When we’re talking in terms of writing and storytelling, eldritch creatures reflect the characters and world around them. If it’s a location, the set is designed, lit, and decorated so that it reflects someone or something; if it’s a character, they mirror themes or arcs.
This is why @floralmotif and I lovingly call two of the recurring sets Eldritch Monstrosities (the Bunker and one particular Diner). The Bunker has internal illogical inconsistencies, and the diner has showed up at least from s4 to s12; most of the time the sets are identical, but the ways that they are altered/redecorated/relit act as emotional mirrors for the characters present, to an even greater extent than normal sets. (This kind of mirroring does not happen in the ‘Hell’ set, ever, or Bobby’s house, or any of the other handful of recurring sets we visit). It’s an extension of how the show naturally uses set design (like the ever-popular beer signs), they just spill over into this category because at some point their use/reuse passed the realm of logic and went full “okay how the hell does this even work in-universe.”
Amara was a mirror for Dean; a being consumed by rage because of loss, fighting to reconcile disparate parts of themself into one cohesive whole, who was searching for emotional completion (in all the wrong places).
Jack fully qualifies as an Eldritch Monstrosity, both in power scope and in how he functions in the story. He’s the ultimate mirror right now; whenever he’s with a character he ends up reflecting their emotions, and he’s also mirroring a bunch of individual arcs all at once. His powers and true nature are outside of everyone’s understanding right now; only the fact that he’s limited (and adorable) keeps him from appearing ridiculously terrifying.
And now, again, we have the Empty. We have a being/location that automatically qualifies as an Eldritch Monstrosity by its nature (the anthropomorphic personification of the Void wants to have a nap), that is reflecting and mirroring the emotions of a character. Only this time it’s explicit: the Empty is an actual dark pit of despair, beating Cas over the head with his failures and fears and all the reasons he blames himself; telling him to give in to the darkness, to sleep, to stop fighting. It’s the physical manifestation of his depression.

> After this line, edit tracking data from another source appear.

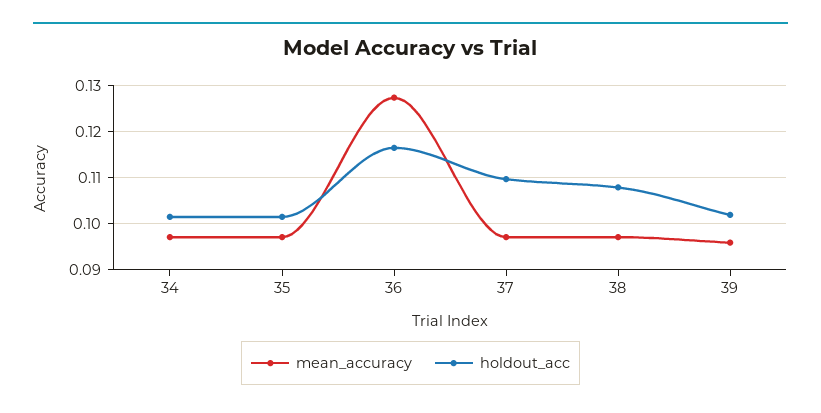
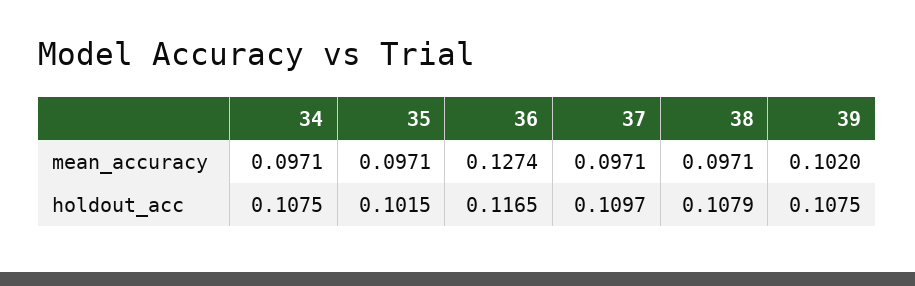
  {
    "mean_accuracy": {
      "34": 0.0971,
      "35": 0.0971,
      "36": 0.1274,
      "37": 0.0971,
      "38": 0.0971,
-     "39": 0.096
+     "39": 0.102
    },
    "holdout_acc": {
-     "34": 0.102,
+     "34": 0.1075,
      "35": 0.1015,
      "36": 0.1165,
      "37": 0.1097,
      "38": 0.1079,
-     "39": 0.102
+     "39": 0.1075
    }
  }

I don’t know if the Empty will return: I hope it will, in some form or fashion. I hope there are other things out there in the dark. I really really hope my other crazy theory is right, and that Amara, Death, Billie, and the Empty are all aspects of the same Dark Being. But for now, it’s served its purpose. We’ve gained another layer of scope, which is crucial for a soft reboot like s13 is, and the Anthropomorphic Personification of Cas’ depression tried to beat him into submission and failed.